There is no such thing as a trickle-down effect in this case. Why? Because imagine that you hold government bonds and the central bank is buying government bonds from you. You sell your government bonds to the Central bank for cash. Great, now you have got the cash. So what are you going to do with it? Save it? Interest rates are too low, you won`t get a good return anywhere in the market right now. What else can you do with excess cash? Invest it? Not an option because you know there is no demand in the market and no purchasing power.
What else can you do? Hard to think really. No, not really Any sensible investor looking to maximize his returns would say. Look the Central bank is buying bonds; this means that there is now suddenly a demand for bonds. So why don’t I buy bonds from other investors and sell it to the Central bank? Every investor holding bonds begins to think like this and no suddenly there is more demand for bonds than there is supply.
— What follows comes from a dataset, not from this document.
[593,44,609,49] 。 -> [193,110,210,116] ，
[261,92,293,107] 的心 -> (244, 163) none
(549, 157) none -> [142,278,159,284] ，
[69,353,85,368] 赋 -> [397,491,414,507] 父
This rises up the prices of bonds, increasing the wealth of those who already own bonds. There is no trickledown effect here because the investors are buying and selling to each other or the Central bank. This trading is not directly affecting the market of goods and services. It only affects the investment assets market but the common man is not interested in investment assets.
The 2008 crisis wiped off the retirement savings of individuals by up to 30 to 40% and in some cases even 70%. These people weren’t saved by quantitative easing. Many of those who were set to retire by 2012 are still working because their savings were lost when pension funds collapsed.
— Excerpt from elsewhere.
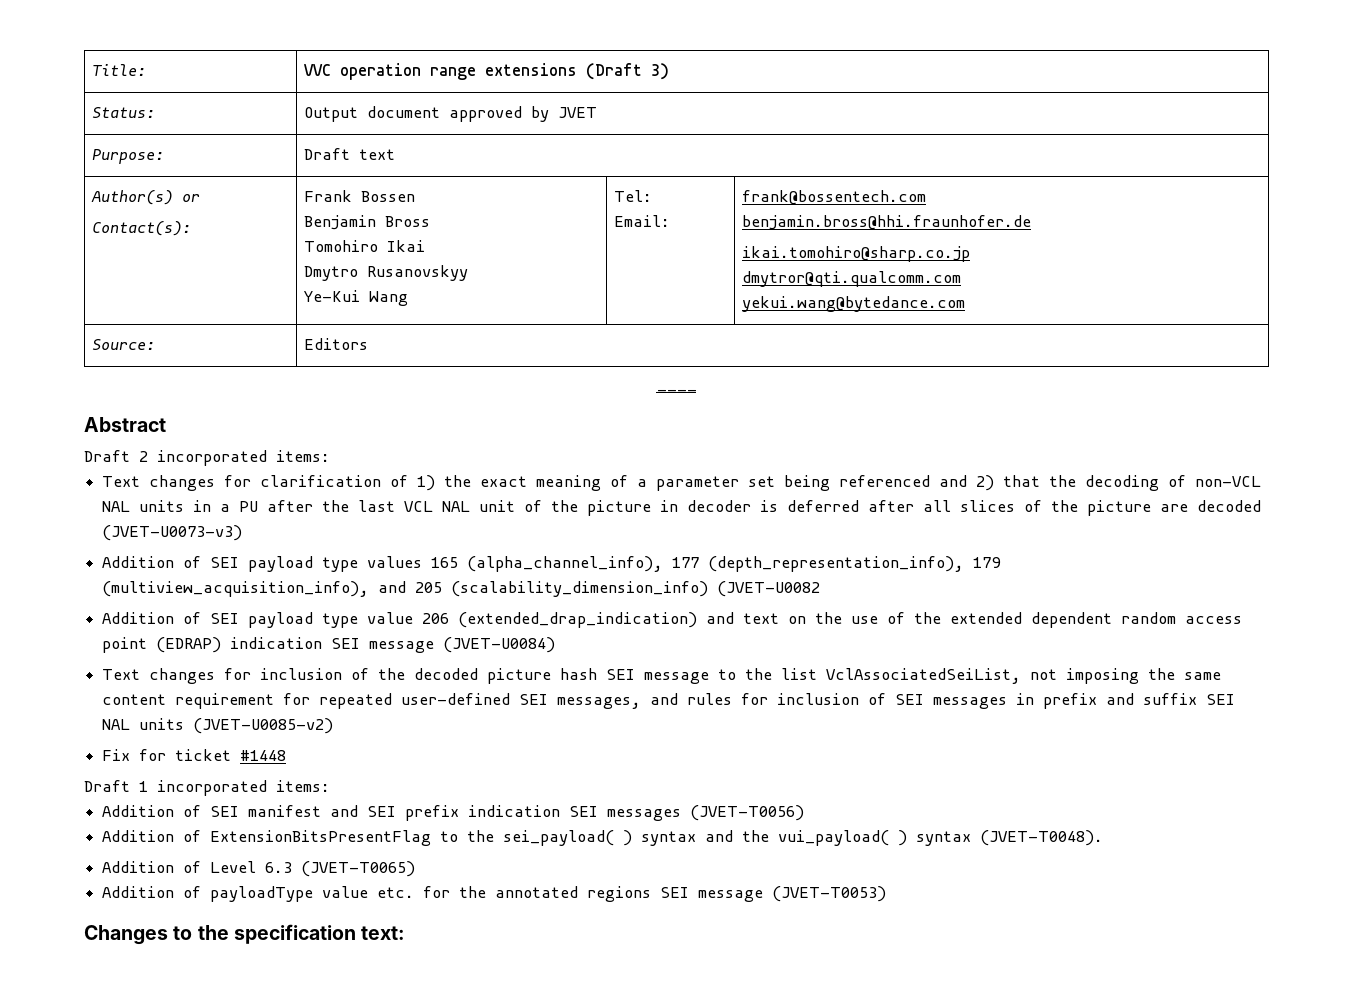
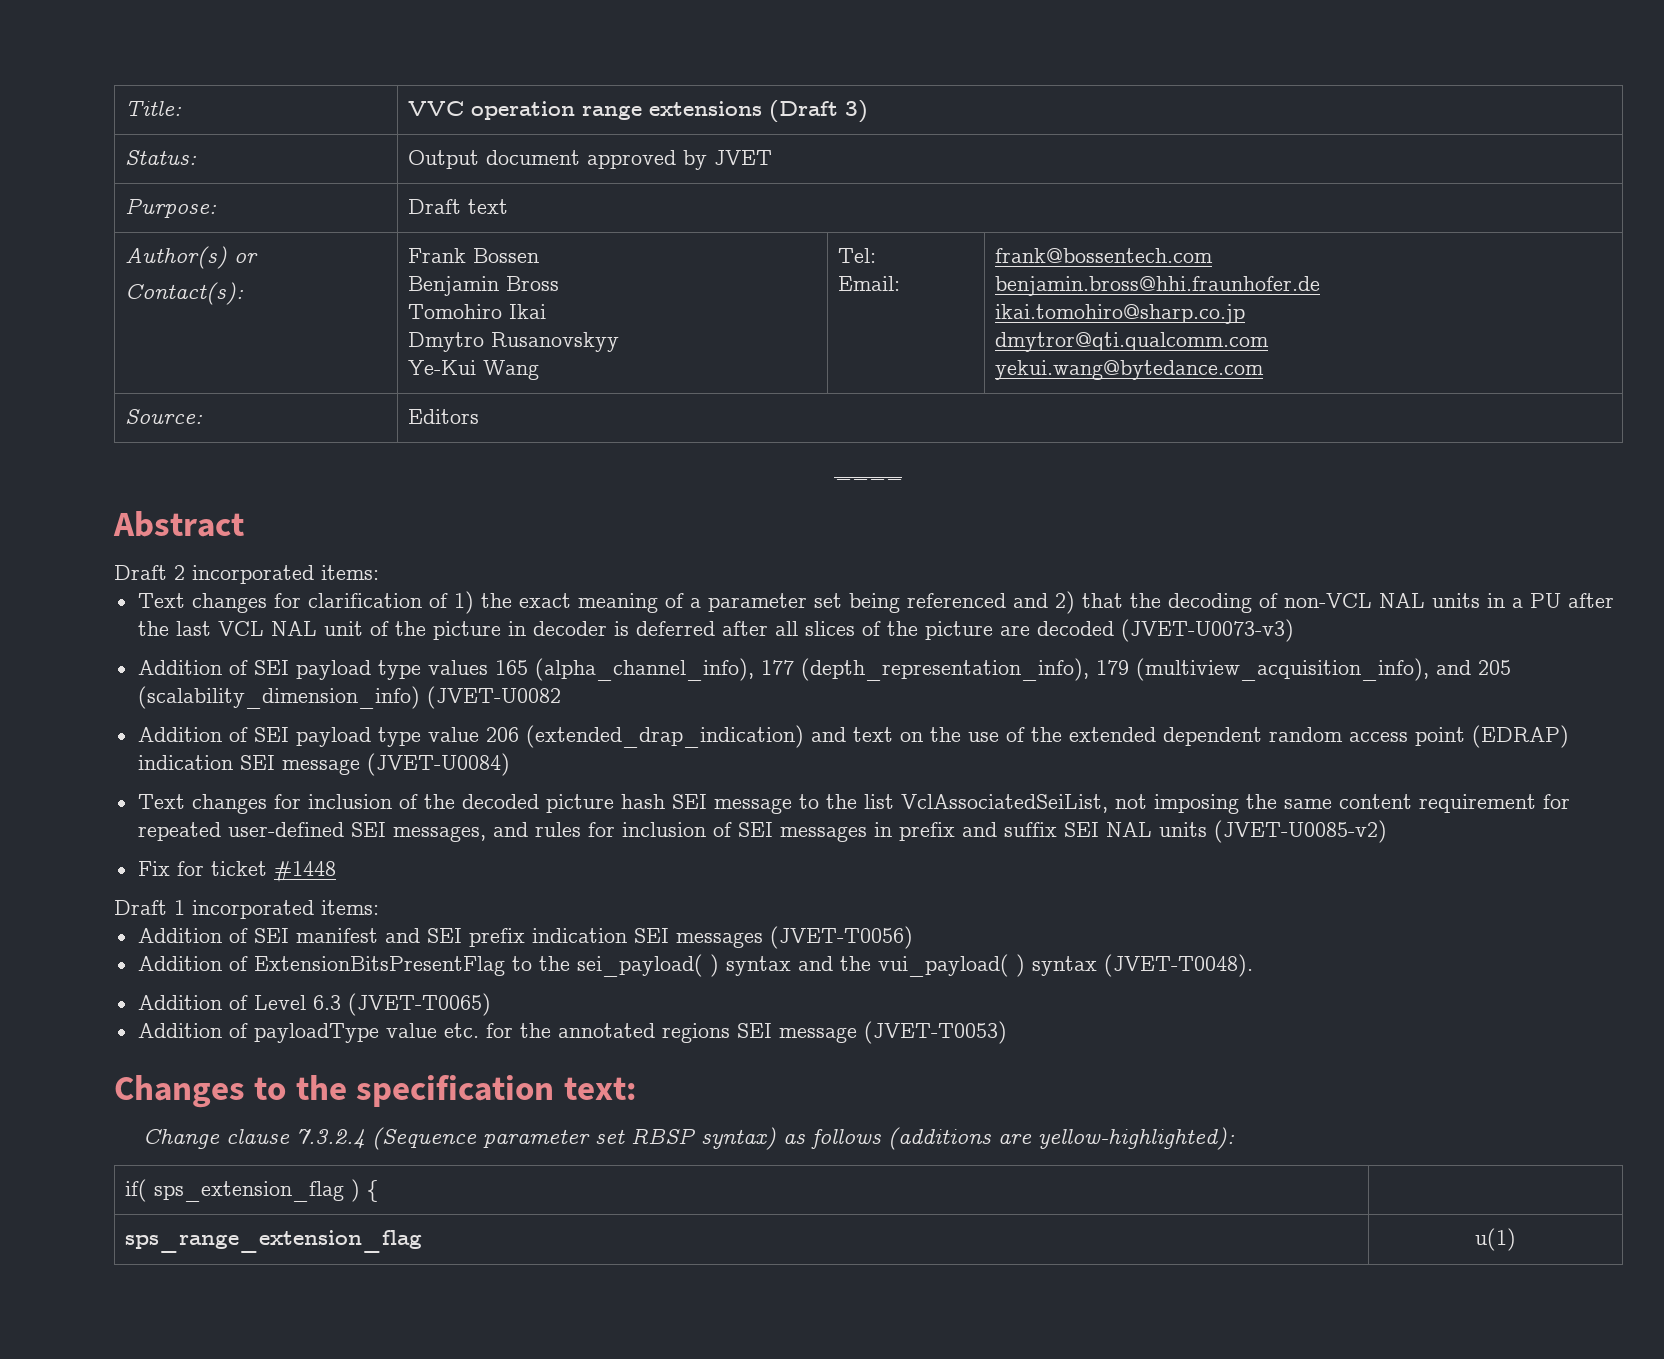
(406, 933) none -> [143,1127,1236,1150] [125,1179,379,1202] [125,1230,423,1253] [1475,1228,1516,1251] // Change clause 7.3.2.4 (Sequence parameter set RBSP syntax) as follows (additions are yellow-highlighted): // if( sps_extension_flag ) { | // sps_range_extension_flag | u(1)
In the UK, quantitative easing resulted in an increase in the rise of the prices of investment assets by almost 20% and while the poorest of the families had no direct benefit of quantitative easing, the richest 5% who hold stakes in investment assets saw their wealth increase by 20%.
According to the Bank of England, the quantitative easing regime in the UK pumped around £375 billion into the market but the resultant growth in GDP was only around 1.5-2% which is equivalent to £23-28 billion of extra spending in the real economy.
Quantitative easing, therefore, is an ineffective manner to rescue a crashing economy. Consider it a stop-gap arrangement that puts the economy on a debt ventilator. Quantitative easing does not address the real problem of falling demand and low purchasing power.
Instead it administers a temporary cure that is akin to the injection of steroids to temporarily boost the spending. The trickledown effect is only limited to roughly 20% the remaining 80% goes to increasing the wealth of those who are already ultra rich. So it not only makes the rich richer and the poor poorer but it also puts the economy on a debt ventilator.